4_Scaffolding - bennestor/hakea_genome GitHub Wiki
I wasn’t able to get Hi-C data for H. prostrata due to its high molecular weight. I used Ragtag to scaffold the contigs based on chromosome sequences of the recently assembled Proteaceae Telopea speciosissima.

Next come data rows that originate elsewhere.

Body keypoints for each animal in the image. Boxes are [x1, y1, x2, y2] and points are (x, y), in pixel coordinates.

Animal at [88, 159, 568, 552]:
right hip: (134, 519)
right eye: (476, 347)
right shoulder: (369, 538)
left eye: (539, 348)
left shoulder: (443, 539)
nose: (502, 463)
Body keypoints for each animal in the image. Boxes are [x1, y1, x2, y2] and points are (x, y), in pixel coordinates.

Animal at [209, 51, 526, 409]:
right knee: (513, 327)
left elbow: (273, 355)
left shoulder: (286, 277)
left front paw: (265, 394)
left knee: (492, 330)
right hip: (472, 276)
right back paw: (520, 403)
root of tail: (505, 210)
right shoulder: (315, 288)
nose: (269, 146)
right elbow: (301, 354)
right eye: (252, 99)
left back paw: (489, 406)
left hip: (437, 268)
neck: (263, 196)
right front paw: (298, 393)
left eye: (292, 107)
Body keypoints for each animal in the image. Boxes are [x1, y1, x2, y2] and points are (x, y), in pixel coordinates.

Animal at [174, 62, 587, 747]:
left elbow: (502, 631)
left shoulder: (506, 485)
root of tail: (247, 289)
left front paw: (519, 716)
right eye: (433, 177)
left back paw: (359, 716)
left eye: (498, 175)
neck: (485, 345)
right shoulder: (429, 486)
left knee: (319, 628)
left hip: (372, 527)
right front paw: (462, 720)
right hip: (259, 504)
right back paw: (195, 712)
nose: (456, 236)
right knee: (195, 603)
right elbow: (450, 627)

Ragtag to scaffold H. prostrata contigs based on T. speciosissima
#Get sequence lengths cat ragtag.scaffold.fasta | bioawk -c fastx '{ print $name, length($seq) }' | sort -k 2,2nr | head -n 20
ragtag.scaffold.fasta:
num_seqs | sum_len | min_len | avg_len | max_len | GC (%) | |
---|---|---|---|---|---|---|
334 | 712,397,851 | 485 | 2,132,927.7 | 80,311,853 | 65,037,154 | 38.81 |
Scaffolding statistics:
placed_sequences | placed_bp | unplaced_sequences | unplaced_bp |
---|---|---|---|
873 | 665843562 | 312 | 46469189 |
This analysis was done using the genome_v1 sequence of Hakea prostrata
Conda installations
#minimap2 (v2.22-r1101) #LASTZ v1.02
Rename chromosomes in Hakea and Telopea
#Rename telopea chromosomes to chr1-11 cat telopea_genome.fa | seqkit replace -p '(CM.+)' -r '{kv}' -k alias.txt -U > telopea_chr.fa #Rename hakea chromosomes (ragtag.scaffold.fasta renamed to hakea_ragtag_v2.fa) cat hakea_ragtag_v2.fa | seqkit replace -p '(CM.+)' -r '{kv}' -k ../alias.txt -U > hakea_chr_v2.fa
Extract pseudomolecules of Hakea and Telopea
#extract telopea chromosomes samtools faidx telopea_chr.fa chr1 chr2 chr3 chr4 chr5 chr6 chr7 chr8 chr9 chr10 chr11 > telopea_justchr.fa
Split into separate fasta files
#Split Telopea pseudomolecules seqkit split telopea_justchr.fa -i #rename each fasta file to chr*.fa
Run LASTZ with pairwise chromosome comparisons
#Optional multiple arguments: ../ncbi_genomes/telopea_justchr_split/chr1.fa ../1_ragtag_out/hakea_justchr_v2_split/chr1.fa > chr1.lav … ../ncbi_genomes/telopea_justchr_split/chr11.fa ../1_ragtag_out/hakea_justchr_v2_split/chr11.fa > chr11.lav
Visualise alignments using Laj plots
Downloaded laj on local computer. Run instructions https://globin.bx.psu.edu/dist/laj/
#Running laj on linux java -Xmx10G -jar /home/ben/Desktop/IRDS/Genome/lav/laj/laj.jar
There is a weird X shaped plot when running LASTZ with --chain. Using --identity=90 removes this, but also removes some sections bridging gaps in the alignments (making insertions appear). Without –chain it is is very messy and --identity 90 is needed to see any of the main alignments.